Exercise goal :: Give the username of every person who posts in the forum thread about a World Tour race for the UK, in the order their posts appear.

Text ::
:::

# Should the UK be awarded a men's race with World Tour status?



## brommers (27 Jul 2016)

Given Britain's successes in recent years, both in terms of results and spectator's support, isn't it about time Britain should be rewarded with a World Tour status race - probably the Tour of Britain?


----------



## Pro Tour Punditry (27 Jul 2016)

That's not how it works. If it was we wouldn't have the Tour de France...


----------



## NorthernDave (27 Jul 2016)

Surely the Tour de Yorkshire?


----------



## gavroche (27 Jul 2016)

The Tour of Britain is too short. One week is not long enough.


----------



## mcshroom (27 Jul 2016)

I don't think the ToB could be turned into a Grand Tour. Three weeks of stage races round the UK would cover a lot of the land mass, and we just don't have the mountains to rival the three Grand Tours. Added to that with the Giro in May, Le Tour in July and the Vuelta in August/September, I can't see how you'd fit it in the calendar.

:::

Recorded information ::
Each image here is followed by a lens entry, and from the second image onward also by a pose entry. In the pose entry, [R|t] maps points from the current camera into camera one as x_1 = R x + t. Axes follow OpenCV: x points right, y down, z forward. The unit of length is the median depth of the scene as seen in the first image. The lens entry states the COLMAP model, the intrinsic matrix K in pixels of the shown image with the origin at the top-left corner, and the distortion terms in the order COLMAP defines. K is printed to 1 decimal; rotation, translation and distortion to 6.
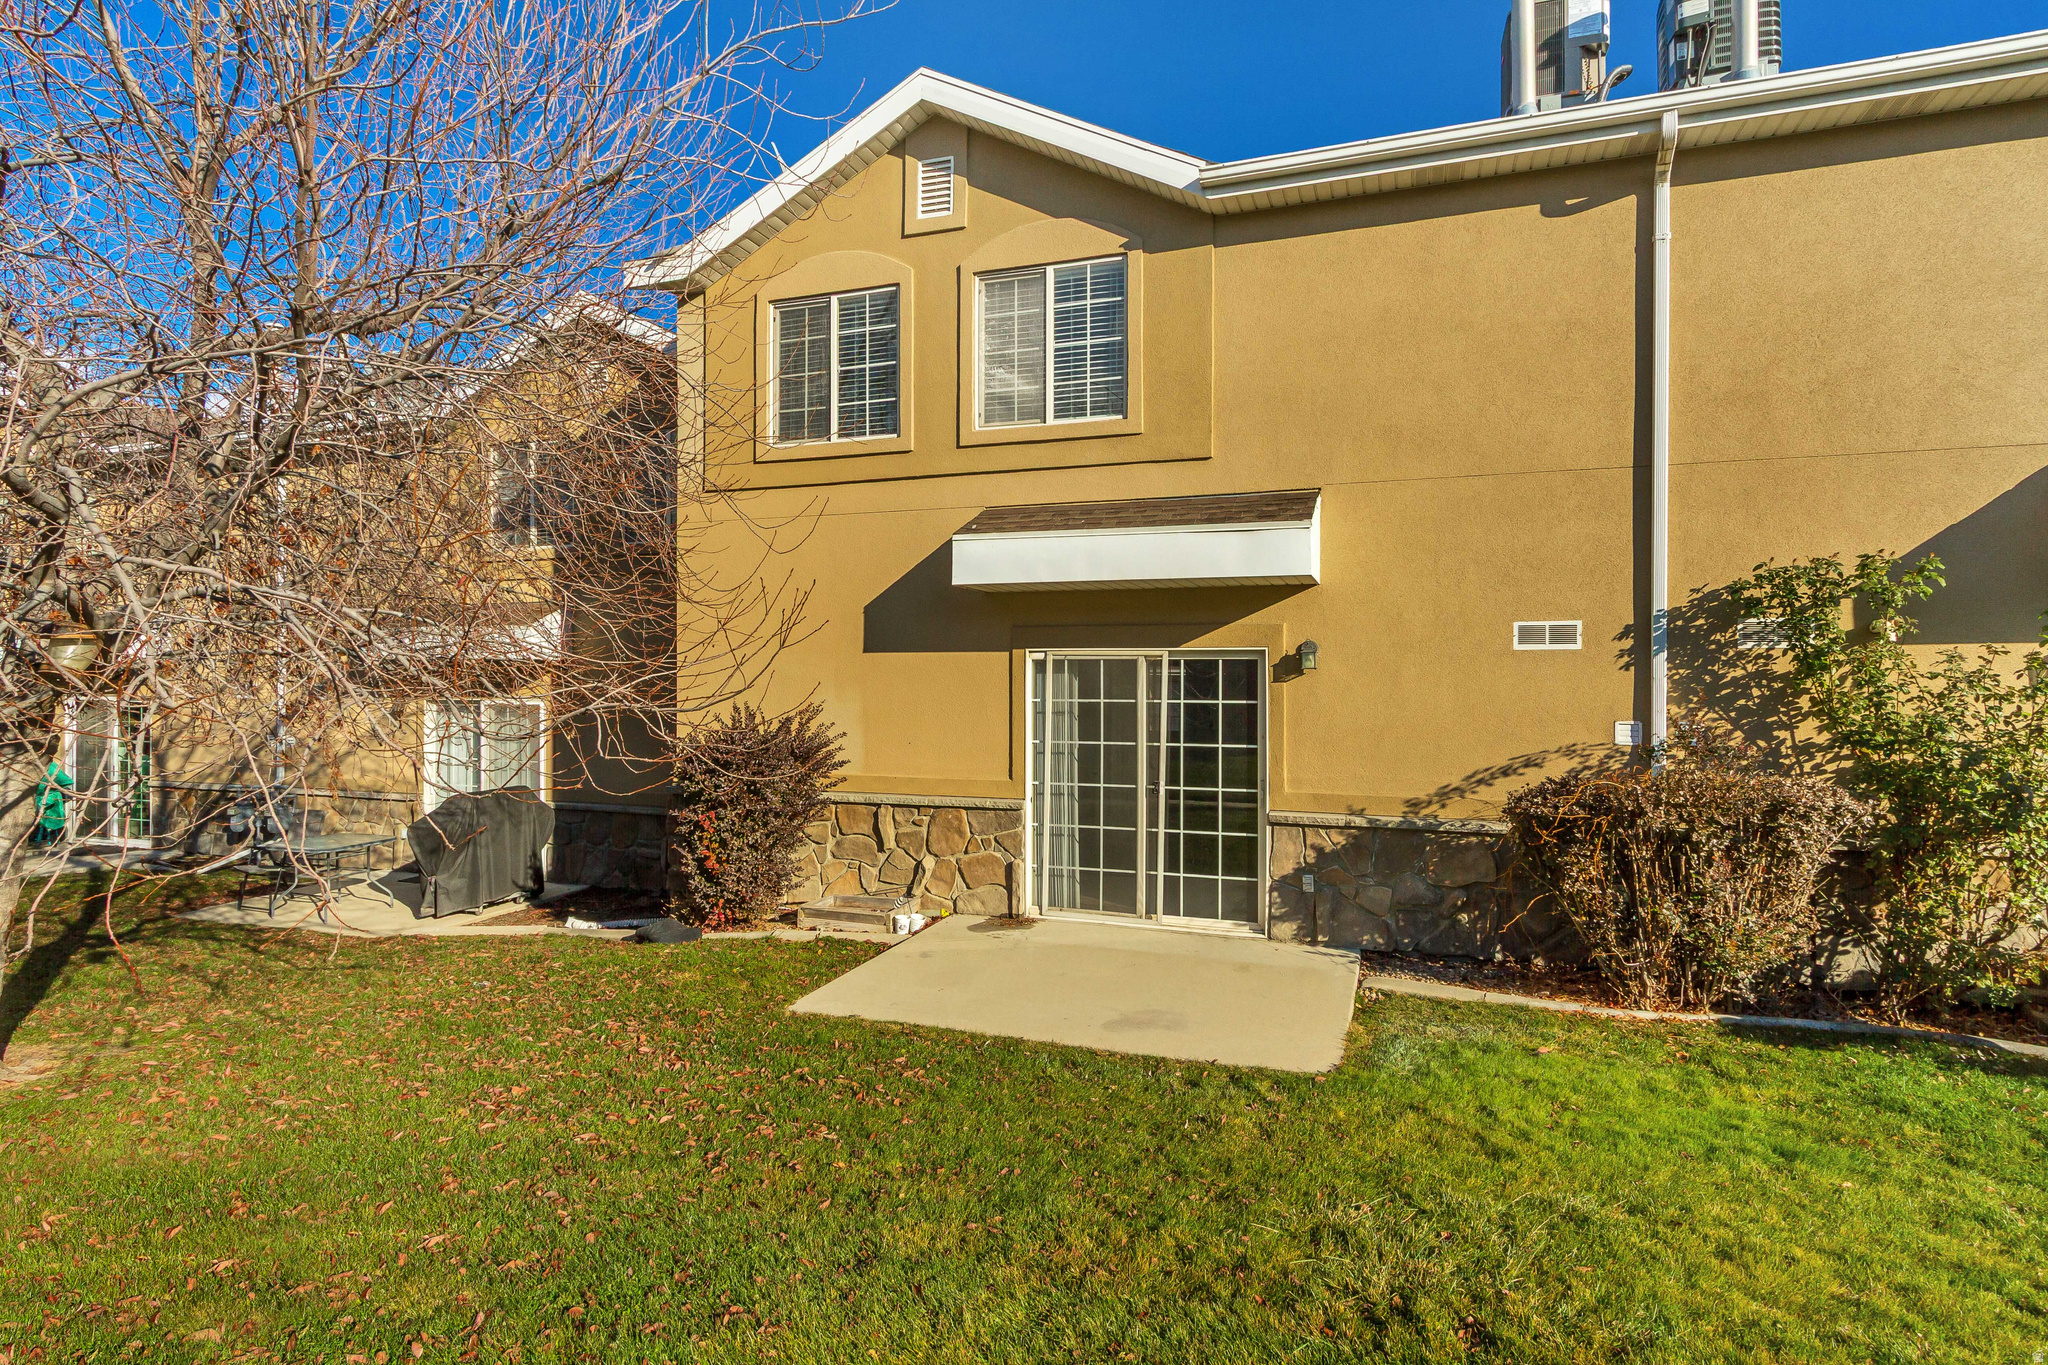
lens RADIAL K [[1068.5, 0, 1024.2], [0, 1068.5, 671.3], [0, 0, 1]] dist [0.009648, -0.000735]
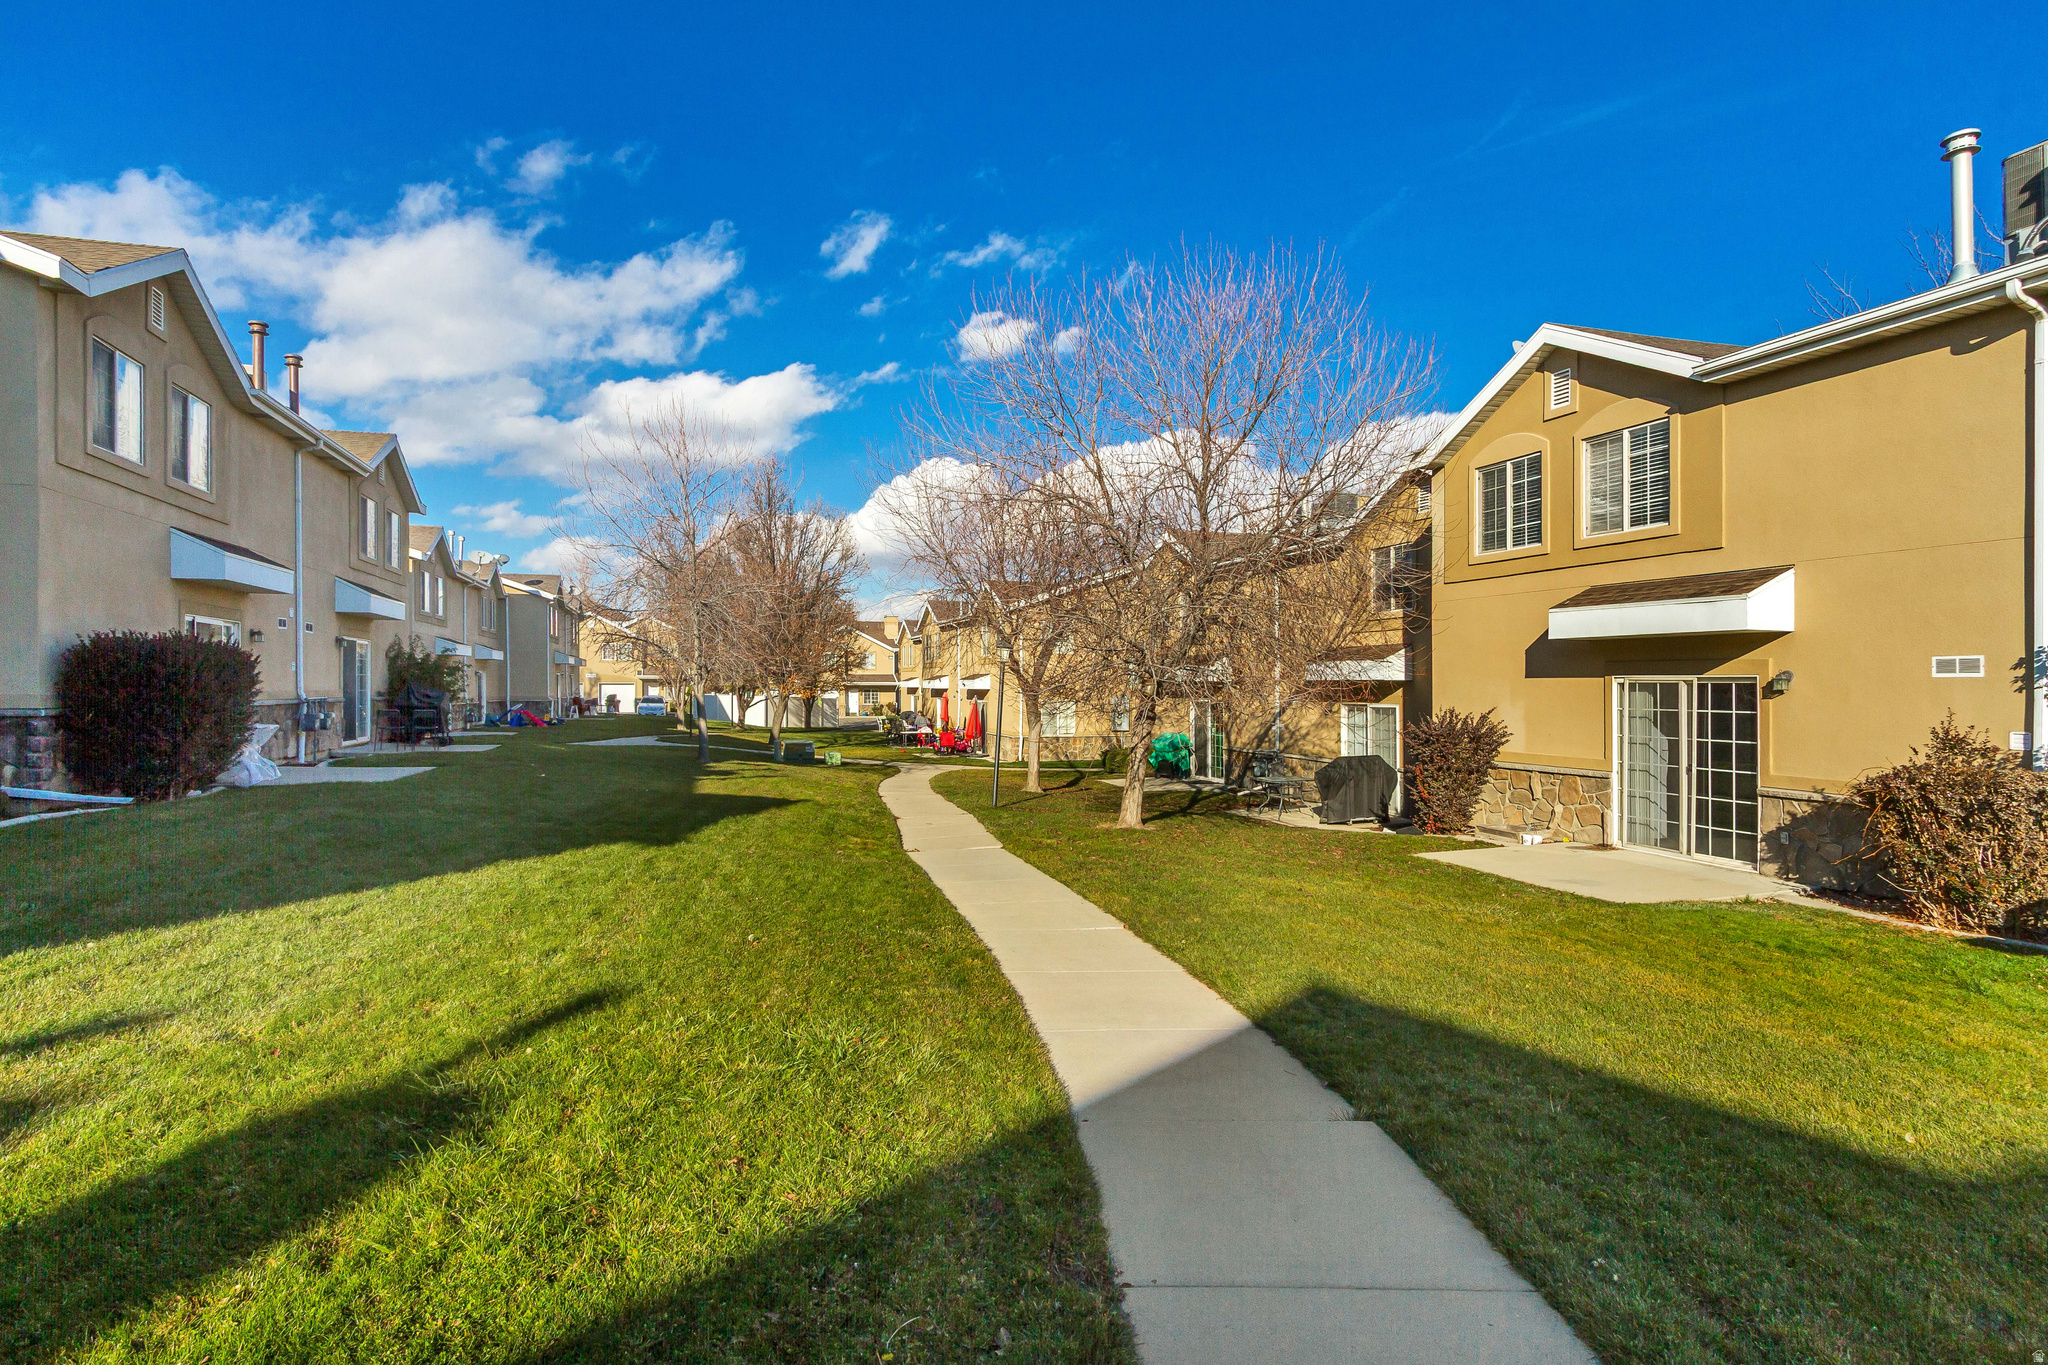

:::

Task solution :: brommers, Pro Tour Punditry, NorthernDave, gavroche, mcshroom